# START OF EXTRACTED DATA
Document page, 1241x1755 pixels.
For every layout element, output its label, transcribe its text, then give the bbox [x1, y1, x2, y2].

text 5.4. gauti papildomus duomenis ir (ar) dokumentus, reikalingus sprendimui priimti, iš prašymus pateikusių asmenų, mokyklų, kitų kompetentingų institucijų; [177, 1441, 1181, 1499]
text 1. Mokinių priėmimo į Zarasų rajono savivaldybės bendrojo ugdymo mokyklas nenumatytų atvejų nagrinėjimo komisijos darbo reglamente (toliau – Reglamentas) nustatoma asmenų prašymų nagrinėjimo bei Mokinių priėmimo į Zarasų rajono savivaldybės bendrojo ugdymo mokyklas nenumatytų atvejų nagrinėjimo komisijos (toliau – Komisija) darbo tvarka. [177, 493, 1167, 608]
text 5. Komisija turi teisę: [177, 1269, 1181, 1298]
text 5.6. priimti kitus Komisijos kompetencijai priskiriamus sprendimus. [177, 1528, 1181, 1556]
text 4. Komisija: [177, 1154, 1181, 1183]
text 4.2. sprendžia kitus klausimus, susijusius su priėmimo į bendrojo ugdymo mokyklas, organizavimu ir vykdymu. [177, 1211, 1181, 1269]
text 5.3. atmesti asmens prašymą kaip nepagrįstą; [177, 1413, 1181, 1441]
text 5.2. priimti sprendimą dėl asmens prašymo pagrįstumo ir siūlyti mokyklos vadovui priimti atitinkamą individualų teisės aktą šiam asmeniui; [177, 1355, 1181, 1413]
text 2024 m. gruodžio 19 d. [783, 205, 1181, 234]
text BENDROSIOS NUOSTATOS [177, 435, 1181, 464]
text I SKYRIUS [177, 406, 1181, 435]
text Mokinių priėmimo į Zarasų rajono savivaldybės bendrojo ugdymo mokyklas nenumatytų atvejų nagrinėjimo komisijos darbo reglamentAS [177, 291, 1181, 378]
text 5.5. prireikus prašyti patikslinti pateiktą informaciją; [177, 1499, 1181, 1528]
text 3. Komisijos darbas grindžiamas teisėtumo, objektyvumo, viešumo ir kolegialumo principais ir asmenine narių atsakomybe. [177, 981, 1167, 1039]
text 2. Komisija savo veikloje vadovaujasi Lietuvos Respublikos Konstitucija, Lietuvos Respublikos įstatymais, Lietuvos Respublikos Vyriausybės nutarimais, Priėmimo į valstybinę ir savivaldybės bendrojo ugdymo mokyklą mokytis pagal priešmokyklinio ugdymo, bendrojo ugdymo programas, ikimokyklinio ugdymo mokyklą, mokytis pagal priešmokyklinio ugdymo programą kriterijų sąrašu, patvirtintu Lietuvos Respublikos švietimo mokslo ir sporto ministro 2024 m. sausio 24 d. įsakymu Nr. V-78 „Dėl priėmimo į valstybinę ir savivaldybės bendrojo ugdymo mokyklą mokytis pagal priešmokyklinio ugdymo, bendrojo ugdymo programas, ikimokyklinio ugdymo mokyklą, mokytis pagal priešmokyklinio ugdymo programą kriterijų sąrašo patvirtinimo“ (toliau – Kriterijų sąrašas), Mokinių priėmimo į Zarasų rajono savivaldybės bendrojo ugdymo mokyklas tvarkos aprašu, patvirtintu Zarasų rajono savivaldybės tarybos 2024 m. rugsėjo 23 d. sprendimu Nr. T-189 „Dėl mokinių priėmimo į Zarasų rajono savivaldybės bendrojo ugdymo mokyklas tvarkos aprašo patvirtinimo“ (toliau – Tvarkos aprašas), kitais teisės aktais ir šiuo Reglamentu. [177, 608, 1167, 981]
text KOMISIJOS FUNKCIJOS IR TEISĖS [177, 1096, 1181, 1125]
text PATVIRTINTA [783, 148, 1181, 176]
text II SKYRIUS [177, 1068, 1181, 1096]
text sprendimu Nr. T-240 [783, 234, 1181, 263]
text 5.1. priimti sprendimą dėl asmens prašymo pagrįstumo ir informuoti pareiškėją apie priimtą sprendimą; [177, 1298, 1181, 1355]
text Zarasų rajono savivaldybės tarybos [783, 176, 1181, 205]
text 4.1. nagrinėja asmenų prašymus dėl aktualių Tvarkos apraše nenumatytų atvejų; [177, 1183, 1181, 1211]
# END OF EXTRACTED DATA
Rename "Komisija" to "Commission" throughout the material above, and reproduce everything else unchanged.

Document page, 1241x1755 pixels.
For every layout element, output its label, transcribe its text, then give the bbox [x1, y1, x2, y2].

text 5.4. gauti papildomus duomenis ir (ar) dokumentus, reikalingus sprendimui priimti, iš prašymus pateikusių asmenų, mokyklų, kitų kompetentingų institucijų; [177, 1441, 1181, 1499]
text 1. Mokinių priėmimo į Zarasų rajono savivaldybės bendrojo ugdymo mokyklas nenumatytų atvejų nagrinėjimo komisijos darbo reglamente (toliau – Reglamentas) nustatoma asmenų prašymų nagrinėjimo bei Mokinių priėmimo į Zarasų rajono savivaldybės bendrojo ugdymo mokyklas nenumatytų atvejų nagrinėjimo komisijos (toliau – Commission) darbo tvarka. [177, 493, 1167, 608]
text 5. Commission turi teisę: [177, 1269, 1181, 1298]
text 5.6. priimti kitus Komisijos kompetencijai priskiriamus sprendimus. [177, 1528, 1181, 1556]
text 4. Commission: [177, 1154, 1181, 1183]
text 4.2. sprendžia kitus klausimus, susijusius su priėmimo į bendrojo ugdymo mokyklas, organizavimu ir vykdymu. [177, 1211, 1181, 1269]
text 5.3. atmesti asmens prašymą kaip nepagrįstą; [177, 1413, 1181, 1441]
text 5.2. priimti sprendimą dėl asmens prašymo pagrįstumo ir siūlyti mokyklos vadovui priimti atitinkamą individualų teisės aktą šiam asmeniui; [177, 1355, 1181, 1413]
text 2024 m. gruodžio 19 d. [783, 205, 1181, 234]
text BENDROSIOS NUOSTATOS [177, 435, 1181, 464]
text I SKYRIUS [177, 406, 1181, 435]
text Mokinių priėmimo į Zarasų rajono savivaldybės bendrojo ugdymo mokyklas nenumatytų atvejų nagrinėjimo komisijos darbo reglamentAS [177, 291, 1181, 378]
text 5.5. prireikus prašyti patikslinti pateiktą informaciją; [177, 1499, 1181, 1528]
text 3. Komisijos darbas grindžiamas teisėtumo, objektyvumo, viešumo ir kolegialumo principais ir asmenine narių atsakomybe. [177, 981, 1167, 1039]
text 2. Commission savo veikloje vadovaujasi Lietuvos Respublikos Konstitucija, Lietuvos Respublikos įstatymais, Lietuvos Respublikos Vyriausybės nutarimais, Priėmimo į valstybinę ir savivaldybės bendrojo ugdymo mokyklą mokytis pagal priešmokyklinio ugdymo, bendrojo ugdymo programas, ikimokyklinio ugdymo mokyklą, mokytis pagal priešmokyklinio ugdymo programą kriterijų sąrašu, patvirtintu Lietuvos Respublikos švietimo mokslo ir sporto ministro 2024 m. sausio 24 d. įsakymu Nr. V-78 „Dėl priėmimo į valstybinę ir savivaldybės bendrojo ugdymo mokyklą mokytis pagal priešmokyklinio ugdymo, bendrojo ugdymo programas, ikimokyklinio ugdymo mokyklą, mokytis pagal priešmokyklinio ugdymo programą kriterijų sąrašo patvirtinimo“ (toliau – Kriterijų sąrašas), Mokinių priėmimo į Zarasų rajono savivaldybės bendrojo ugdymo mokyklas tvarkos aprašu, patvirtintu Zarasų rajono savivaldybės tarybos 2024 m. rugsėjo 23 d. sprendimu Nr. T-189 „Dėl mokinių priėmimo į Zarasų rajono savivaldybės bendrojo ugdymo mokyklas tvarkos aprašo patvirtinimo“ (toliau – Tvarkos aprašas), kitais teisės aktais ir šiuo Reglamentu. [177, 608, 1167, 981]
text KOMISIJOS FUNKCIJOS IR TEISĖS [177, 1096, 1181, 1125]
text PATVIRTINTA [783, 148, 1181, 176]
text II SKYRIUS [177, 1068, 1181, 1096]
text sprendimu Nr. T-240 [783, 234, 1181, 263]
text 5.1. priimti sprendimą dėl asmens prašymo pagrįstumo ir informuoti pareiškėją apie priimtą sprendimą; [177, 1298, 1181, 1355]
text Zarasų rajono savivaldybės tarybos [783, 176, 1181, 205]
text 4.1. nagrinėja asmenų prašymus dėl aktualių Tvarkos apraše nenumatytų atvejų; [177, 1183, 1181, 1211]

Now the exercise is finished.